So in summary, they're selling something they haven't even made yet.

Well, anyone want to buy a REO clone from me? I'll go figure out how to make it in 20 days. I have a real 1 to copy.

Reactions: Funny 3


----------



## Renesh

Ashley A said:


> So in summary, they're selling something they haven't even made yet.
> 
> Well, anyone want to buy a REO clone from me? I'll go figure out how to make it in 20 days. I have a real 1 to copy.


@Ashley A think the technical term is 'vaporware'...LOL i.e. sell it before you actually make it....


----------



## Ashley A

Renesh said:


> @Ashley A think the technical term is 'vaporware'...LOL i.e. sell it before you actually make it....


There's some other words as well like 'chancers' and 'cons'.

Reactions: Agree 2


----------



## UnholyMunk

Excuse my ignorance @Rob Fisher but are you affiliated with reosmods? Sorry, I haven't been hanging around the forum as long as the other guys...


----------



## Willyza

When I first joined I thought he was the local rep down here 

ROFLMAO...........


----------



## UnholyMunk

Willyza said:


> When I first joined I thought he was the local rep down here
> 
> ROFLMAO...........


Ah... so just a massive fan then? 

let me recede into my corner with my dunce hat on...

Reactions: Funny 3


----------



## Rob Fisher

UnholyMunk said:


> Excuse my ignorance @Rob Fisher but are you affiliated with reosmods? Sorry, I haven't been hanging around the forum as long as the other guys...



NOpe just a REO Fan Boy!


----------



## Silver

Rob Fisher is a REO fanatic of note. Just like Super X Drifter on ECF. Except Rob has the most unique and beautiful REOs on the planet. 

Vapour Mountain is the local agent for Reosmods.

Reactions: Agree 2 | Thanks 1


----------



## Alex

An original Reo is not expensive, and for a device that works so perfectly it's a solid investment. I can understand copying the Reo, but making an outright clone is simply wrong. And I hope they get sued. Any local retailer who brings these in will instantly lose my respect. And can go to hell.

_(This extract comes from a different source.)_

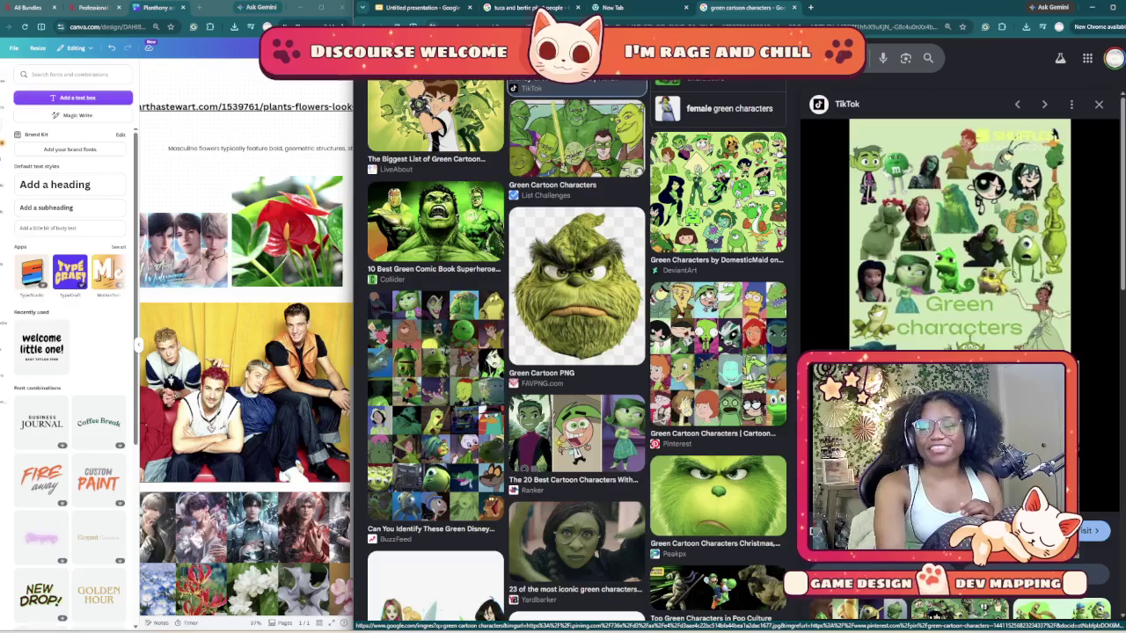
scroll(576, 352, "down", 2)
scroll(576, 352, "down", 3)
scroll(576, 352, "down", 1)
scroll(717, 396, "down", 1)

Reactions: Like 3 | Agree 3


----------



## UnholyMunk

Tbh, I don't get why people are getting upset about the Chinese cloning a Reo. I mean, they clone EVERYTHING else, and everyone is happy to buy clones of those, but clone a Reo and now people are getting angry... LOL

Reactions: Agree 2


----------



## Willyza

and all the other clones peep's buy ?
/me stirring...


----------



## Willyza

@UnholyMunk u got in first you can take the flack now....


----------



## Daniel

meh , not bothered might even get one just to try it out , my KUI served me well for like 3 weeks before I decided to buy the real deal but these clones still has a place IMO if it can introduce more people to BF why not ... the 1:1 clone thing is a bit of a biggie but I'm sure they will get slapped on the wrist like Scans ... and we see what that got them ....

Reactions: Agree 1


----------



## DoubleD

Alex said:


> ...for a device that works so perfectly it's a solid investment. I can understand copying the Reo, but making an outright clone is simply wrong. And I hope they get sued...



^^I totally agree on this part 

A Reo is a tad bit expensive though but I whole heartily believe you get what you pay for, it's a superb device, simple yet genius. I will *never* part with my Reo!




Rob Fisher said:


> NOpe just a REO Fan Boy!



And rightfully so


----------



## UnholyMunk

Willyza said:


> @UnholyMunk u got in first you can take the flack now....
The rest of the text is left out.